▸ GOAL OF THE EXERCISE: Nothing but the lines holding the string "身心愉悦" should appear in the answer. Copy them from the entries.

-- Opening Marker --

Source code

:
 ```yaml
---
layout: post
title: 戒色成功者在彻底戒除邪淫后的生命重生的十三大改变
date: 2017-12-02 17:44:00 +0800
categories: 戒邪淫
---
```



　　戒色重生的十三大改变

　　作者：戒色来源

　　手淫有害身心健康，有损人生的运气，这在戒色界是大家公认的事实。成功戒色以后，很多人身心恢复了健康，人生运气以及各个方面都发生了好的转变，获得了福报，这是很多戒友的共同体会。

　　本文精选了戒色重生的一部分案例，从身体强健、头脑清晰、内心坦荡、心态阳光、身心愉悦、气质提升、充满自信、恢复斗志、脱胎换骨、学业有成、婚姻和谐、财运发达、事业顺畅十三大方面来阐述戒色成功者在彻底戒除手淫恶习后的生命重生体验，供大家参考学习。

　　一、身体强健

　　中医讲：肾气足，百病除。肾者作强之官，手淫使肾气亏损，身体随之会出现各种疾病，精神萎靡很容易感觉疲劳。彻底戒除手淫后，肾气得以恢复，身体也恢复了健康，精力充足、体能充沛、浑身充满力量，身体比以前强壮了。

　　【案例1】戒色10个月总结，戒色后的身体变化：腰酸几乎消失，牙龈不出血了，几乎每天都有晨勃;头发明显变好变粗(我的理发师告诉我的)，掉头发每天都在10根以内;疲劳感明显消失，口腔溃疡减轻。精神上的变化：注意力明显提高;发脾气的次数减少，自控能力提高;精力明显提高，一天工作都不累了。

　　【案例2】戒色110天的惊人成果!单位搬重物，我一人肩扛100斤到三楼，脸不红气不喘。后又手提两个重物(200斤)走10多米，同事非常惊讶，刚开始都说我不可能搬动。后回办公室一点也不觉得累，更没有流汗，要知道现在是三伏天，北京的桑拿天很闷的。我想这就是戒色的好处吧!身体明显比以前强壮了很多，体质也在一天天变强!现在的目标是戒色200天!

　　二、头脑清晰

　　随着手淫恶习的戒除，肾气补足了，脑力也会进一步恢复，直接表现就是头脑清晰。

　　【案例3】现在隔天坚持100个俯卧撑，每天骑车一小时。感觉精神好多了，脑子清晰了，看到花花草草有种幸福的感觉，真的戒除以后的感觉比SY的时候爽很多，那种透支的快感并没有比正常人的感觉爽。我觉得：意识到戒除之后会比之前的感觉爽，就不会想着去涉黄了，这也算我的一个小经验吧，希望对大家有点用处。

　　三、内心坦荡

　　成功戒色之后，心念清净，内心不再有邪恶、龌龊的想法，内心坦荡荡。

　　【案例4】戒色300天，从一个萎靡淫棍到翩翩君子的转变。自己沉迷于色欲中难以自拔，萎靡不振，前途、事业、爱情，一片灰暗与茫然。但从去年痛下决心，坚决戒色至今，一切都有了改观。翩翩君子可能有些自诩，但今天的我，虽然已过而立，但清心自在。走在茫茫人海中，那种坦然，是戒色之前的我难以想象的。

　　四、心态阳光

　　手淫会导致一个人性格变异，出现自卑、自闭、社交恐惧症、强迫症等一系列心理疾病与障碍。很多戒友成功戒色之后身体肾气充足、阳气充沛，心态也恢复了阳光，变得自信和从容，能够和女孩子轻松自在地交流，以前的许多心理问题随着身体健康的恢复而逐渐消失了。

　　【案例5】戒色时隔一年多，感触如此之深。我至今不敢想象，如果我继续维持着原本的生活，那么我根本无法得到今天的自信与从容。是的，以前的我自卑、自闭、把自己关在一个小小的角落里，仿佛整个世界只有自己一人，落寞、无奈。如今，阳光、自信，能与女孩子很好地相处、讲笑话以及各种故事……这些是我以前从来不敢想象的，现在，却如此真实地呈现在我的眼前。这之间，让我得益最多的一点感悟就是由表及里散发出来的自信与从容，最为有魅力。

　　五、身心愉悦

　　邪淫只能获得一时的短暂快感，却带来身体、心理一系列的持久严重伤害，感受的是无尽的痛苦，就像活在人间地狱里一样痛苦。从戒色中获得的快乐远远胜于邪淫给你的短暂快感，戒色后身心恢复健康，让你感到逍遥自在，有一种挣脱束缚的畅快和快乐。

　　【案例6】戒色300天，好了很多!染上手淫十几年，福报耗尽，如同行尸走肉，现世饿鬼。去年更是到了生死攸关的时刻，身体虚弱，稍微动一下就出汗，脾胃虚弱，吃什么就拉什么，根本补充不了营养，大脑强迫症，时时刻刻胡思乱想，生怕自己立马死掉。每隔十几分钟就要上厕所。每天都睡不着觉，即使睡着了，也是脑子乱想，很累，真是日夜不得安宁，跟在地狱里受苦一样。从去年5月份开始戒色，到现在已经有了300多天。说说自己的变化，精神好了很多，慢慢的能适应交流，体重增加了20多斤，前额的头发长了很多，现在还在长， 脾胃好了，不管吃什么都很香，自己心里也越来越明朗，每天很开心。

-- Closing Marker --

▸ ANSWER BOX:
　　本文精选了戒色重生的一部分案例，从身体强健、头脑清晰、内心坦荡、心态阳光、身心愉悦、气质提升、充满自信、恢复斗志、脱胎换骨、学业有成、婚姻和谐、财运发达、事业顺畅十三大方面来阐述戒色成功者在彻底戒除手淫恶习后的生命重生体验，供大家参考学习。
　　五、身心愉悦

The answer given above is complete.